## SUPPLIED TEXT
Portal Space Systems
- Industry: Space technology
- Founded: 2021
- Headquarters: Bothell, Washington
- Key people: Jeff Thornburg (CEO and Co-Founder) Ian Vorbach (COO and Co-Founder) Prashaanth Ravindran (VP Engineering and Co-Founder)
- Products: Next generation satellites
- Website: portalsystems.space

= Portal Space Systems =

Portal Space Systems is an American private aerospace company headquartered in Bothell, Washington. Founded in 2021, the company develops maneuverable spacecraft designed for "orbital mobility"—the ability to rapidly change orbits for defense, civil, and commercial missions. The company is known for commercializing solar thermal propulsion (STP) technology and for its Supernova and Starburst spacecraft platforms.

== History ==
Portal Space Systems was founded in 2021 by Jeff Thornburg, a former propulsion executive at SpaceX and Amazon Project Kuiper, alongside Ian Vorbach and Prashaanth Ravindran. The company remained in stealth mode until early 2024, when it announced its focus on solving the limitations of static orbital architectures.

In April 2024, the company emerged from stealth with an initial $3 million in funding from the U.S. Department of Defense. In 2025, Portal announced a $17.5 million seed funding round led by AlleyCorp, with participation from Mach33, FUSE, and other strategic investors. By December 2025, the company had secured a $45 million Strategic Funding Increase (STRATFI) from the U.S. Space Force and a $350,000 grant from the State of Washington to expand its manufacturing facilities in Bothell.

## TASK ITEM A
Answer the following from the article on Portal Space Systems.
(i) For which two spacecraft platforms is the company known?
(ii) Which investor led the $17.5 million seed funding round?
(iii) In which month and year did the company emerge from stealth?
## TASK ITEM B
According to the article on Portal Space Systems, what was the purpose of the $350,000 grant from the State of Washington?

## DATA TO EXAMINE
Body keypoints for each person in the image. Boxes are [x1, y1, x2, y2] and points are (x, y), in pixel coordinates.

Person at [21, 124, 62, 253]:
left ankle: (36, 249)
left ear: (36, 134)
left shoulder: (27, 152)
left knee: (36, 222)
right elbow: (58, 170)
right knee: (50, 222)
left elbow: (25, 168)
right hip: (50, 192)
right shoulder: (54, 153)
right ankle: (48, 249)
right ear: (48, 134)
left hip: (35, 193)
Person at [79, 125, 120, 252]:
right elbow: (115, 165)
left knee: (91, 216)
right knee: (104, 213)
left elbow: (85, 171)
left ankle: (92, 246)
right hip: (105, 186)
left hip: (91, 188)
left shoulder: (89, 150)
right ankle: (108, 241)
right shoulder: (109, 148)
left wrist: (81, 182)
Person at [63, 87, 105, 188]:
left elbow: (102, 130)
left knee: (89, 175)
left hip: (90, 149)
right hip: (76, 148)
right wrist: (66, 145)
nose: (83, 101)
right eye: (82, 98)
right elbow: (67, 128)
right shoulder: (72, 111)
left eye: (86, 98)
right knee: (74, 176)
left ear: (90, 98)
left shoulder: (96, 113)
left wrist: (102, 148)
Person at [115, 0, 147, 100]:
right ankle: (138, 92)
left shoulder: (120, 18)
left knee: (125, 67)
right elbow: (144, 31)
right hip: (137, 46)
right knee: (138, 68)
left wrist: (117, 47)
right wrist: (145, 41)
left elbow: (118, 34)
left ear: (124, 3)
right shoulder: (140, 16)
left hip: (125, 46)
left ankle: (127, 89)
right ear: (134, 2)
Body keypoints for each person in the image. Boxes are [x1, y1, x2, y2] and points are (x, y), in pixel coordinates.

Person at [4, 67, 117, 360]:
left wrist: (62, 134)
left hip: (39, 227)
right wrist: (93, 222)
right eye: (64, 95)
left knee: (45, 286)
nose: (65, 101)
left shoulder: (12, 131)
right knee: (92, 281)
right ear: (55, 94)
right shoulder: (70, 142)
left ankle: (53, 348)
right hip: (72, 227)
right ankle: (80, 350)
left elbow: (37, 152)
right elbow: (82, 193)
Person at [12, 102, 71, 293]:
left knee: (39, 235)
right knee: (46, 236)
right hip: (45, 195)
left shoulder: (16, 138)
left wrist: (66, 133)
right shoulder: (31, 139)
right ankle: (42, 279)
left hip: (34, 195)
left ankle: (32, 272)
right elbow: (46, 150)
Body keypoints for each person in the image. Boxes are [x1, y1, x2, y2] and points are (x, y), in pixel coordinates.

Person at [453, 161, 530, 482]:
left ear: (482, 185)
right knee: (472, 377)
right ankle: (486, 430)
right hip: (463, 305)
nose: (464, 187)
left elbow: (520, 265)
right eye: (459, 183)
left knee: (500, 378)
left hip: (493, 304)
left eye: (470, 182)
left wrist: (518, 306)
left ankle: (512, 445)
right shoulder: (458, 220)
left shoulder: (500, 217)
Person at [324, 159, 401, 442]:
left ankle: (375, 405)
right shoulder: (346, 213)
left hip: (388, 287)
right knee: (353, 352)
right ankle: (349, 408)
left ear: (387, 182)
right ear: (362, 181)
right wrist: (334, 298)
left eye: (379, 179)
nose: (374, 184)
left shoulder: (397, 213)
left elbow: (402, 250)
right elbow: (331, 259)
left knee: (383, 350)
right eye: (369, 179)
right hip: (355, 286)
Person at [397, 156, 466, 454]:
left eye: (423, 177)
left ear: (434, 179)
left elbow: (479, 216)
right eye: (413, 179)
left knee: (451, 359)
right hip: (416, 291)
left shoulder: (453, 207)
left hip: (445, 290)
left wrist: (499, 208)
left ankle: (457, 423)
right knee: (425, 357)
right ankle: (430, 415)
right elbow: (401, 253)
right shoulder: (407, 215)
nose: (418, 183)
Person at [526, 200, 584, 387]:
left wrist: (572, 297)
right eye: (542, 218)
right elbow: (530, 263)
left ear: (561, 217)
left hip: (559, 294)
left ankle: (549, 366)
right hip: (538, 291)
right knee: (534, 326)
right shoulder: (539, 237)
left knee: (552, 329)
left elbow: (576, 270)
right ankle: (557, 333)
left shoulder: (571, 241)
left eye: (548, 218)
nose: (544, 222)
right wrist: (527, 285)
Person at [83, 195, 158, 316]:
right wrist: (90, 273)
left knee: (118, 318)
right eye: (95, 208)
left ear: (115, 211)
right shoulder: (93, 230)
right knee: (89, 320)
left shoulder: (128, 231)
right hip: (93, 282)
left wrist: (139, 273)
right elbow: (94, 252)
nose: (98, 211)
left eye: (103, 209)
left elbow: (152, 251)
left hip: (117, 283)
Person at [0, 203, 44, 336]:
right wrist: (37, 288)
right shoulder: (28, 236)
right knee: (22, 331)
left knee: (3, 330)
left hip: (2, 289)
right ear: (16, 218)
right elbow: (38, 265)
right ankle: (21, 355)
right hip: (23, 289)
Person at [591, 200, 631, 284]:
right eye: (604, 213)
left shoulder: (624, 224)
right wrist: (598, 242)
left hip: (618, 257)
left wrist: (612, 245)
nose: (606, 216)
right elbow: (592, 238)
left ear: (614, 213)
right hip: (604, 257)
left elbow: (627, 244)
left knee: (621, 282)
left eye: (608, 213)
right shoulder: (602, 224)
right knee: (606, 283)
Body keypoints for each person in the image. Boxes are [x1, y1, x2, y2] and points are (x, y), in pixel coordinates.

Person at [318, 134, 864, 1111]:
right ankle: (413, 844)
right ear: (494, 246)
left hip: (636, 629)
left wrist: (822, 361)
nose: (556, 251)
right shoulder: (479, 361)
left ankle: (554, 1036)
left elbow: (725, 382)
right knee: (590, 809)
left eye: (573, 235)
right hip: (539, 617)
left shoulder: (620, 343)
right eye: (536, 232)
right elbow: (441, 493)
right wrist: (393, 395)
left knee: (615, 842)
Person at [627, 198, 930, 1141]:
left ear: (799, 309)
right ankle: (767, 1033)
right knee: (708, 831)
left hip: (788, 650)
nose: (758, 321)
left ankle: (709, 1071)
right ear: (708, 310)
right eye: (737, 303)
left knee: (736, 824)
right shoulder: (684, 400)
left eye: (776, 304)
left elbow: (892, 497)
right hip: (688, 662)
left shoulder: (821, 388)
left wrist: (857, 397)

## WRITTEN ANSWER A
(i) Supernova and Starburst.
(ii) AlleyCorp.
(iii) April 2024.

## WRITTEN ANSWER B
The grant was intended to expand the company's manufacturing facilities in Bothell, Washington.